YOUR TASK. Line by line, repeat the data below exactly, beginning at the first line and ending at the line with "Para você, qual". Omit pictures.

(Page images and extracted text)
Start of Block

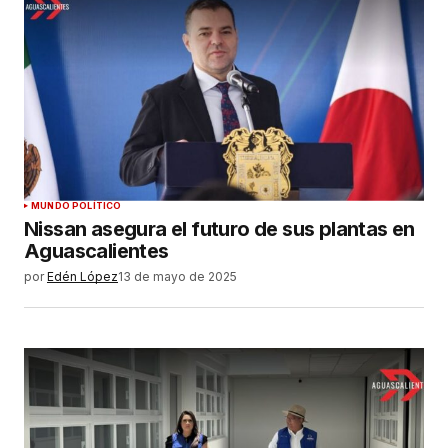
MUNDO POLÍTICO
Nissan asegura el futuro de sus plantas en
Aguascalientes
por
Edén López
13 de mayo de 2025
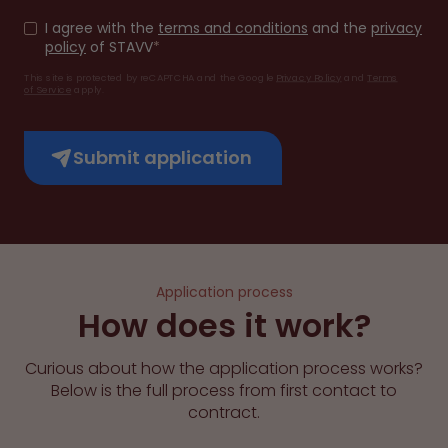
I agree with the
terms and conditions
and the
privacy
policy
of STAVV
*
This site is protected by reCAPTCHA and the Google
Privacy Policy
and
Terms
of Service
apply.
Submit application
Application process
How does it work?
Curious about how the application process works?
Below is the full process from first contact to
contract.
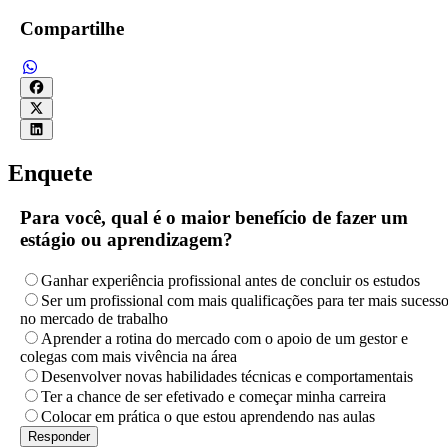
Compartilhe
Enquete
Para você, qual é o maior benefício de fazer um
estágio ou aprendizagem?
Ganhar experiência profissional antes de concluir os estudos
Ser um profissional com mais qualificações para ter mais sucess
no mercado de trabalho
Aprender a rotina do mercado com o apoio de um gestor e
colegas com mais vivência na área
Desenvolver novas habilidades técnicas e comportamentais
Ter a chance de ser efetivado e começar minha carreira
Colocar em prática o que estou aprendendo nas aulas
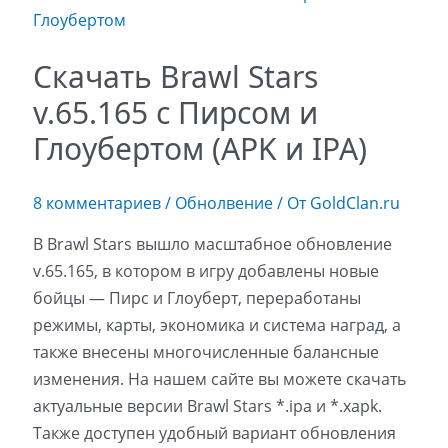
Скачать Brawl Stars
v.65.165 с Пирсом и
Глоубертом (APK и IPA)
8 комментариев
/
Обнолвение
/ От
GoldClan.ru
В Brawl Stars вышло масштабное обновление
v.65.165, в котором в игру добавлены новые
бойцы — Пирс и Глоуберт, переработаны
режимы, карты, экономика и система наград, а
также внесены многочисленные балансные
изменения. На нашем сайте вы можете скачать
актуальные версии Brawl Stars *.ipa и *.xapk.
Также доступен удобный вариант обновления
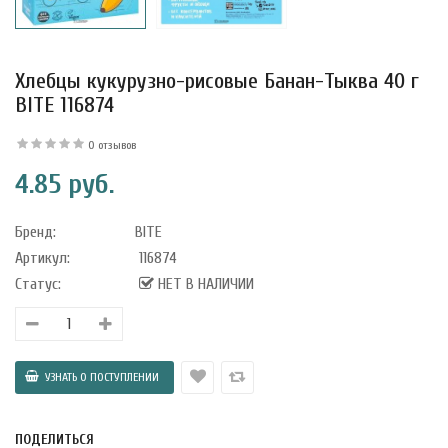
Хлебцы кукурузно-рисовые Банан-Тыква 40 г
BITE 116874
0 отзывов
4.85 руб.
Бренд:
BITE
Артикул:
116874
Статус:
НЕТ В НАЛИЧИИ
уфле с
ишней в
ола..
а Укрепление
ПОДЕЛИТЬСЯ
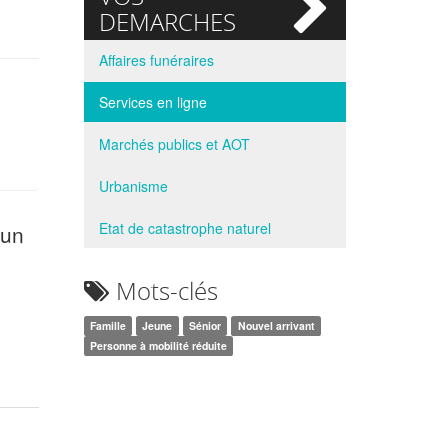
si
DEMARCHES
Affaires funéraires
Services en ligne
Marchés publics et AOT
Urbanisme
Etat de catastrophe naturel
'un
Mots-clés
Famille
Jeune
Sénior
Nouvel arrivant
Personne à mobilité réduite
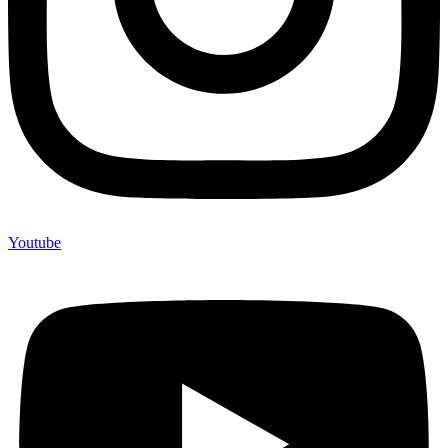
Youtube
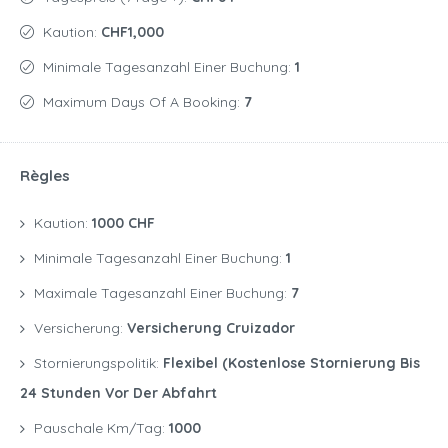
Kaution:
CHF1,000
Minimale Tagesanzahl Einer Buchung:
1
Maximum Days Of A Booking:
7
Règles
Kaution:
1000 CHF
Minimale Tagesanzahl Einer Buchung:
1
Maximale Tagesanzahl Einer Buchung:
7
Versicherung:
Versicherung Cruizador
Stornierungspolitik:
Flexibel (kostenlose Stornierung Bis
24 Stunden Vor Der Abfahrt
Pauschale Km/Tag:
1000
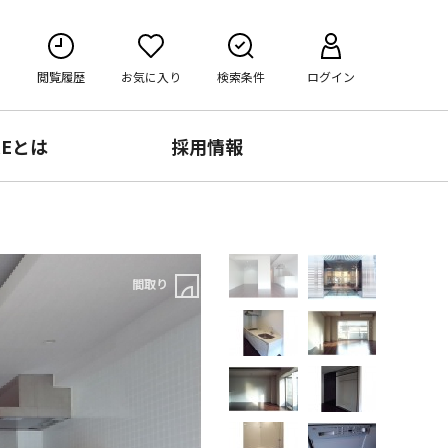
閲覧履歴
お気に入り
検索条件
ログイン
RE
とは
採用情報
間取り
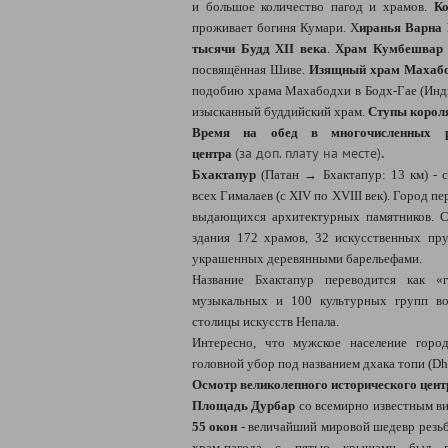
и большое количество пагод и храмов.
Ко
проживает богиня Кумари. Х
иранья Варна 
тысячи Будд XII века
.
Храм Кумбешвар
посвящённая Шиве.
Изящный храм Махабод
подобию храма Махабодхи в Бодх-Гае (Инд
изысканный буддийский храм.
Ступы корол
Время на обед в многочисленных ре
(за доп. плату на месте)
.
центра
Бхактапур
(Патан → Бхактапур: 13 км) - с
всех Гималаев (с XIV по XVIII век). Город 
выдающихся архитектурных памятников. С
здания 172 храмов, 32 искусственных пр
украшенных деревянными барельефами.
Название Бхактапур переводится как «
музыкальных и 100 культурных групп во
столицы искусств Непала.
Интересно, что мужское население горо
головной убор под названием дхака топи (Dh
Осмотр великолепного исторического цент
Площадь Дурбар
со всемирно известным в
55 окон
- величайший мировой шедевр резьб
храм-пагода с пятью крышами был во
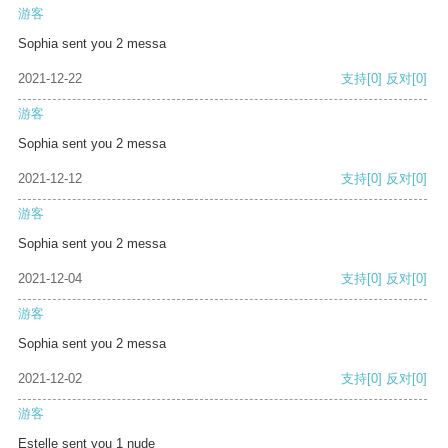
游客
Sophia sent you 2 messa
2021-12-22
支持
[0]
反对
[0]
游客
Sophia sent you 2 messa
2021-12-12
支持
[0]
反对
[0]
游客
Sophia sent you 2 messa
2021-12-04
支持
[0]
反对
[0]
游客
Sophia sent you 2 messa
2021-12-02
支持
[0]
反对
[0]
游客
Estelle sent you 1 nude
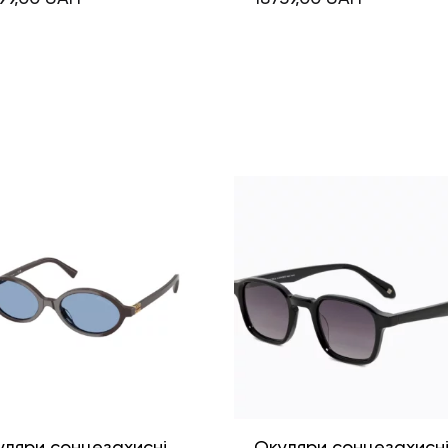
уляри сонцезахисні
Окуляри сонцезахисн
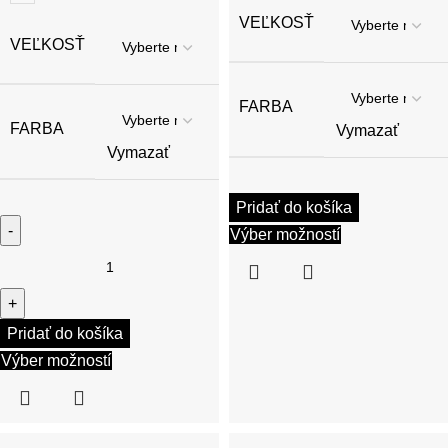
VEĽKOSŤ
VEĽKOSŤ
FARBA
FARBA
Vymazať
Vymazať
Pridať do košíka
Výber možností
Pridať do košíka
Výber možností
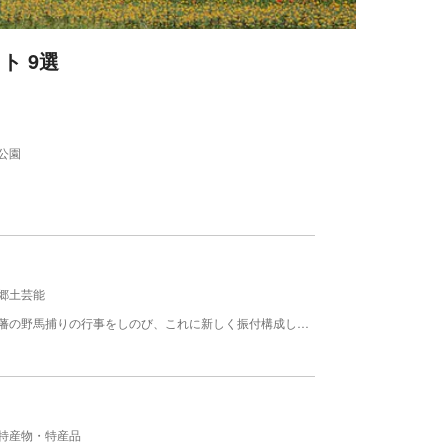
ト 9選
公園
郷土芸能
大正初期、軍馬補充部に働く若者たちが故郷旧南部藩の野馬捕りの行事をしのび、これに新しく振付構成して作られた4節よりなる踊りで、成長盛りの若駒の牧場での生活を表していて、極めて勇壮な活発な構成となっている。踊りは若駒のはり形を使い絢爛たる衣裳をこらして露払い、鐘、笛、太鼓などのはやしとともに約20名が一隊となっている。 保存者 駒踊り保存会 時期 随時
特産物・特産品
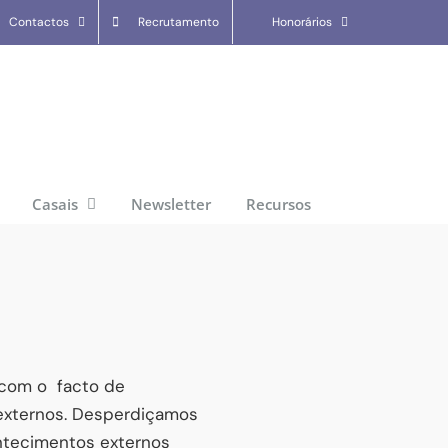
Contactos
Recrutamento
Honorários
Casais
Newsletter
Recursos
 com o
facto de
externos. Desperdiçamos
ntecimentos externos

End of Block

REPLY TO THE EXERCISE.
MUNDO POLÍTICO
Nissan asegura el futuro de sus plantas en
Aguascalientes
por
Edén López
13 de mayo de 2025
I agree with the
terms and conditions
and the
privacy
policy
of STAVV
*
This site is protected by reCAPTCHA and the Google
Privacy Policy
and
Terms
of Service
apply.
Submit application
Application process
How does it work?
Curious about how the application process works?
Below is the full process from first contact to
contract.
Compartilhe
Enquete
Para você, qual é o maior benefício de fazer um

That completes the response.